Data Knowledge Graph

When you are building data products and filtering data files, it is important to keep track of what you have combined to make a new data set and what you have removed. This feature has saved us countless hours.

From an audit perspective we can build a complete history of a dataset - when it was added to the platform, how it was processed and when/who/where it was delivered / downloaded. This takes a removes a time-draining communication burden from our teams.

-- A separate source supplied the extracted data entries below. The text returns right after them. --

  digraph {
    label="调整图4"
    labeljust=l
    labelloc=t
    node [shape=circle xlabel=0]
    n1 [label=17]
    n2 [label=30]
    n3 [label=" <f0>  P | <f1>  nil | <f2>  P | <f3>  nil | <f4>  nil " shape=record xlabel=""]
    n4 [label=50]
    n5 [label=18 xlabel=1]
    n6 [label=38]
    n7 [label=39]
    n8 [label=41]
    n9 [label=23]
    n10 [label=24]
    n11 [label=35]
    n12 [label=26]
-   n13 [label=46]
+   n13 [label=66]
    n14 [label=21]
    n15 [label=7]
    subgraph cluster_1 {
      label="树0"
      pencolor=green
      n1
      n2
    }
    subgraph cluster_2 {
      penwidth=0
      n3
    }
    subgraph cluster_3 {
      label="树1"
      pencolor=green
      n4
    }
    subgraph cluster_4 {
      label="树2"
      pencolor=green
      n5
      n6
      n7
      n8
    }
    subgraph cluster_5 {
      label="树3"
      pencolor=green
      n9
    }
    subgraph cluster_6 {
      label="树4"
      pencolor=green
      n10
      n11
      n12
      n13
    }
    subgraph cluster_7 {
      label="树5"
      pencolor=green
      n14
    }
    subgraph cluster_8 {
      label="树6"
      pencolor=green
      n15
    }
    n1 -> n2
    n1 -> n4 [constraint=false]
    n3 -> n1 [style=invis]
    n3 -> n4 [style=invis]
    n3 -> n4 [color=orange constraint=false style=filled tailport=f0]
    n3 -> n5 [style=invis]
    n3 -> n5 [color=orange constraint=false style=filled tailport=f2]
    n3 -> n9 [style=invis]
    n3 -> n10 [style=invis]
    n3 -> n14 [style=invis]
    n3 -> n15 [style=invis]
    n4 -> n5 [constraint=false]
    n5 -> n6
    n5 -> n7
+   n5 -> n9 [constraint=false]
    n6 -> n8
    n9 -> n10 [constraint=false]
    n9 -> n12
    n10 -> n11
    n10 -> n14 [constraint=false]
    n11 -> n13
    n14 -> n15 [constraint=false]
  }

We can also add commentary and narratives to a data set. This helps us build transparency and persistent-state knowledge about data.

Building Persistent State Knowledge

The tools available to produce charts and visualize data are sadly lacking in a critical area. While much focus has been placed on producing interesting visualizations, one problem has yet to be solved: it is all too easy to separate the Data layer from the Presentation layer in a chart. It is easy for the context of a chart to be lost when it becomes separated from its source. When that happens we lose meaning and we potentially introduce bias and ambiguity.

In plain english, when you produce a chart in Excel or Google Sheets, the source data is in the same document. When you embed that chart in a PowerPoint or Google slide deck you lose some of the source information. When you convert that presentation into a PDF and email it to someone, you risk losing all connections to the source. Step by step it becomes too easy to remove context from a chart.

Yes, you can label the chart. You can cite your source but neither are foolproof methods. These are like luggage tags, while they are attached they work but they are all too easy to remove.

In analytics, reproducibility and transparency are critical to building a credible story. Where did the data come from, could someone else remake the chart following these instructions (source, series information, filters applied, etc). Do the results stand up to objective scrutiny?

At Knowledge Leaps, we are building a system that ensures reproducibility and transparency by binding the context of the data and its "recipe" to the chart itself. This is built into the latest release of our application.

When charts are created we bind them to their source data (easy) and we bind the "recipe". We then make them easily searchable and discoverable, unhindered by any silo information i.e. slide, presentation, folder, etc.

The end-benefit data and charts can be shared without loss of the underlying source information. People not actively involved in creating the chart can interpret and understand its content without any ambiguity.

One Chart Leads To Another, Guaranteed.

We have just released the charting feature in Knowledge Leaps. The ethos behind the design is this: in our experience, if you are going to make one chart using a data set you are probably going to make many charts using the data.

Specifying lots of charts one-by-one is painful, especially as a data set will typically have lots of variables that you want to plot against one specific variable, date for example. Our UI has been built with this in mind: specify multiple charts quickly, and simply, then spend the time you save putting your brain to work figuring out what the data narrative is.

Charts tend to get buried further into a silo - either as part of a workbook or a presentation. This requires contextual knowledge: to know where the chart is. In other words, you need to know where the chart is to know what story it tells. This is suboptimal, so we fixed that too. Knowledge Leaps platform lets all the your charts remain searchable and shareable. That also goes for your co-workers' charts as well. This feature allows insight to be easily discovered and shared with a wider team - helping build persistent-state organizational intelligence, faster.